Specific Investigations

■ Mantoux test
When TB is suspected, an initial dilute Mantoux test (1 in 10 000) may be performed in individuals who have not received BCG immunisation.

■ Urinalysis
May reveal the presence of protein and red cell casts with glomerulonephritis due to Goodpasture’s syndrome and Wegener’s granulomatosis.

■ Antiglomerular basement antibodies
Characterises Goodpasture’s syndrome.

■ c-ANCA
Wegener’s granulomatosis is associated with elevated levels.

■ Renal biopsy
Will aid in confirming the diagnosis in both Goodpasture’s syndrome and Wegener’s granulomatosis.

■ Tissue biopsies
Majority of lung cancers are diagnosed on CXR; a smaller proportion are diagnosed by cytology. Definitive tissue diagnosis can be made by biopsies from bronchoscopy, mediastinoscopy, CT-guided biopsy or surgical resection.
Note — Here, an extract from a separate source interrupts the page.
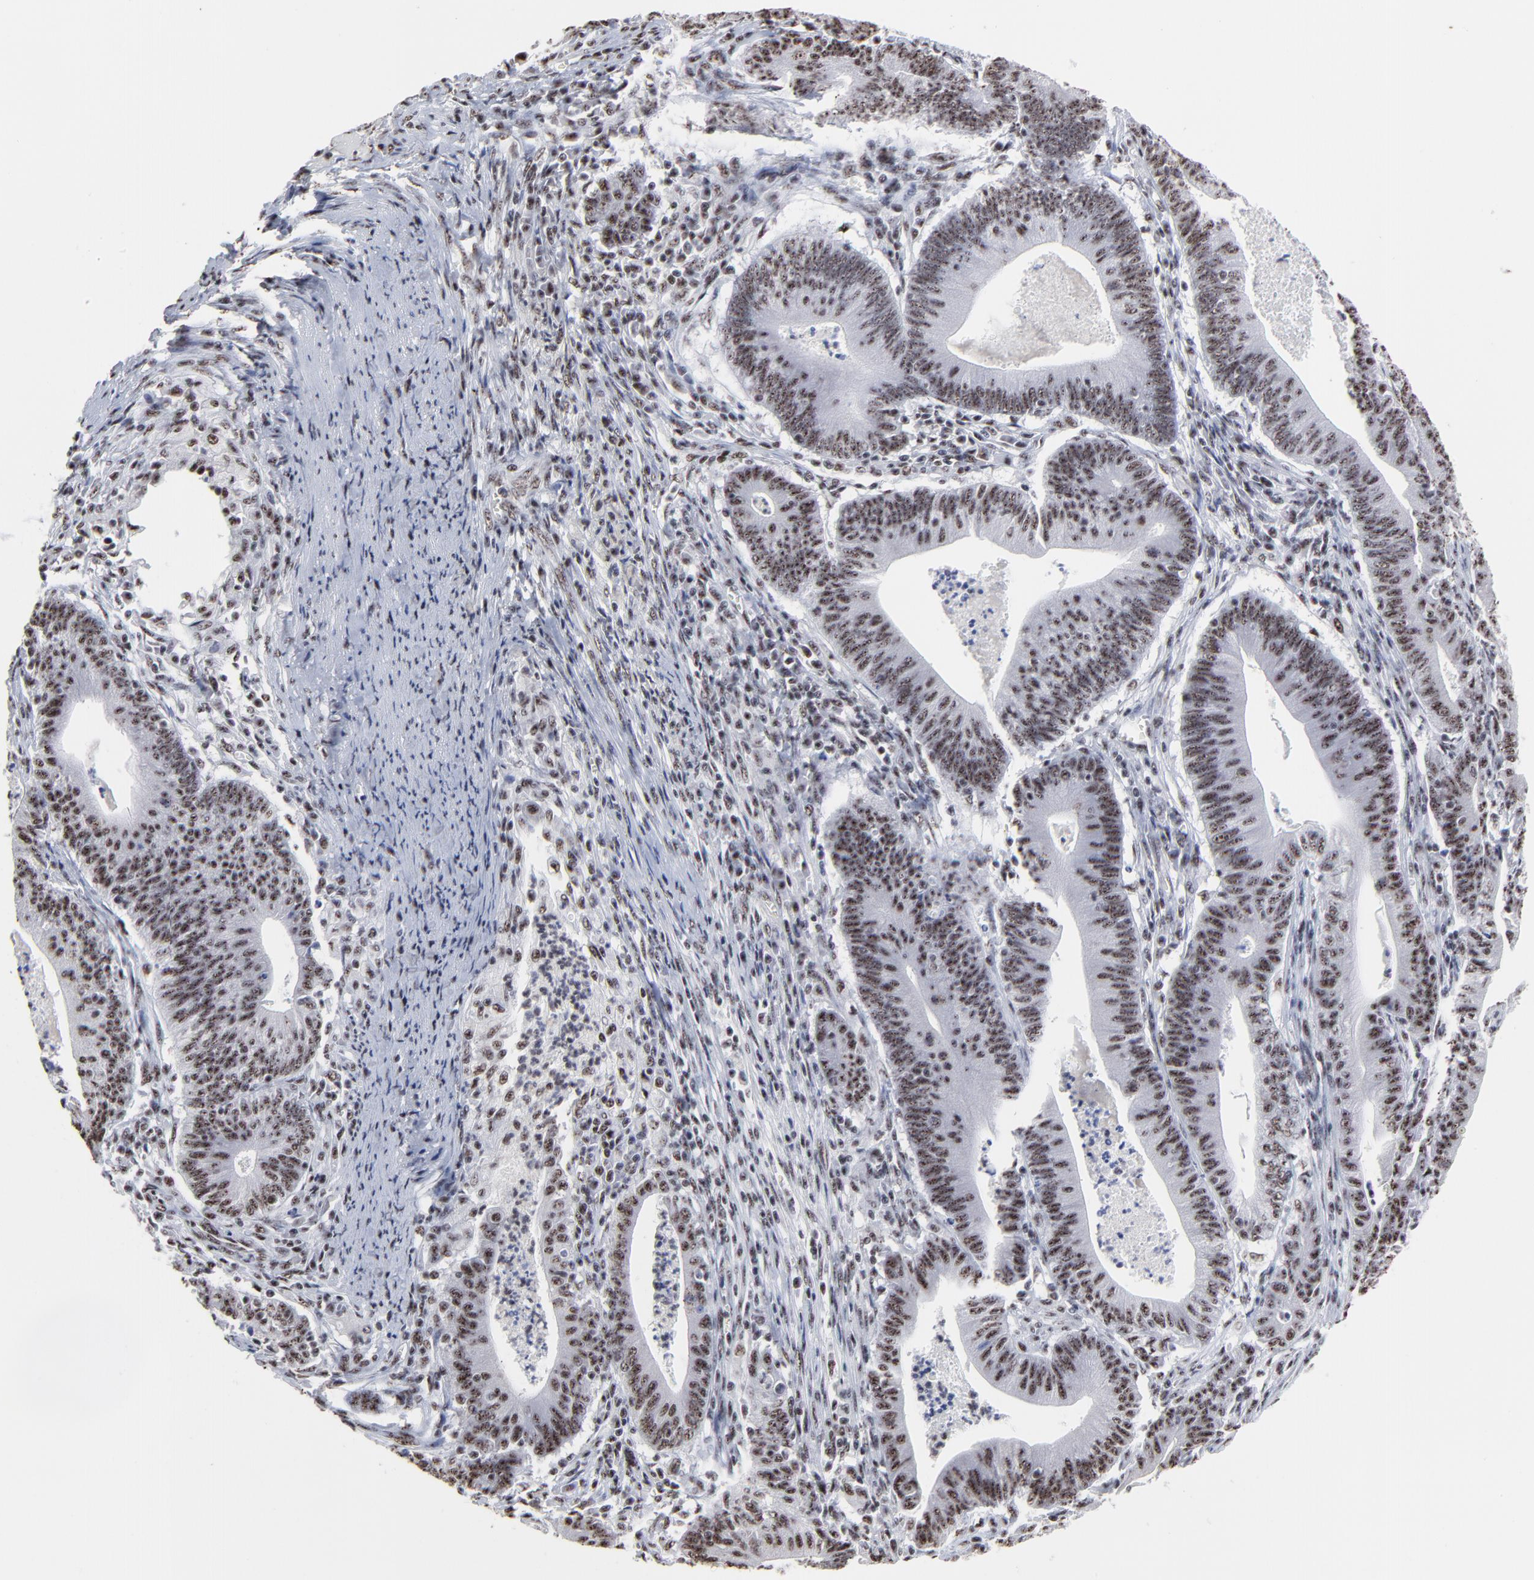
{"staining": {"intensity": "weak", "quantity": ">75%", "location": "nuclear"}, "tissue": "stomach cancer", "cell_type": "Tumor cells", "image_type": "cancer", "snomed": [{"axis": "morphology", "description": "Adenocarcinoma, NOS"}, {"axis": "topography", "description": "Stomach, lower"}], "caption": "A histopathology image showing weak nuclear staining in approximately >75% of tumor cells in stomach cancer, as visualized by brown immunohistochemical staining.", "gene": "MBD4", "patient": {"sex": "female", "age": 86}}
■ CT thorax/pulmonary angiogram
Very useful adjunct to the diagnosis of bronchiectasis in cases where the diagnosis cannot confidently be made on the clinical grounds and a chest film. It may also be useful in the staging of lung carcinomas. The CT pulmonary angiogram is currently the investigation of choice to screen for pulmonary embolism.

■ Echocardiography
Allows assessment of left ventricular function with pulmonary oedema. It may also aid in the diagnosis of pulmonary embolism, as right heart failure can occur with large emboli. The integrity of the cardiac valves can be assessed, and valve stenosis with restriction of movement of the mitral valve leaflets can be visualised in mitral stenosis.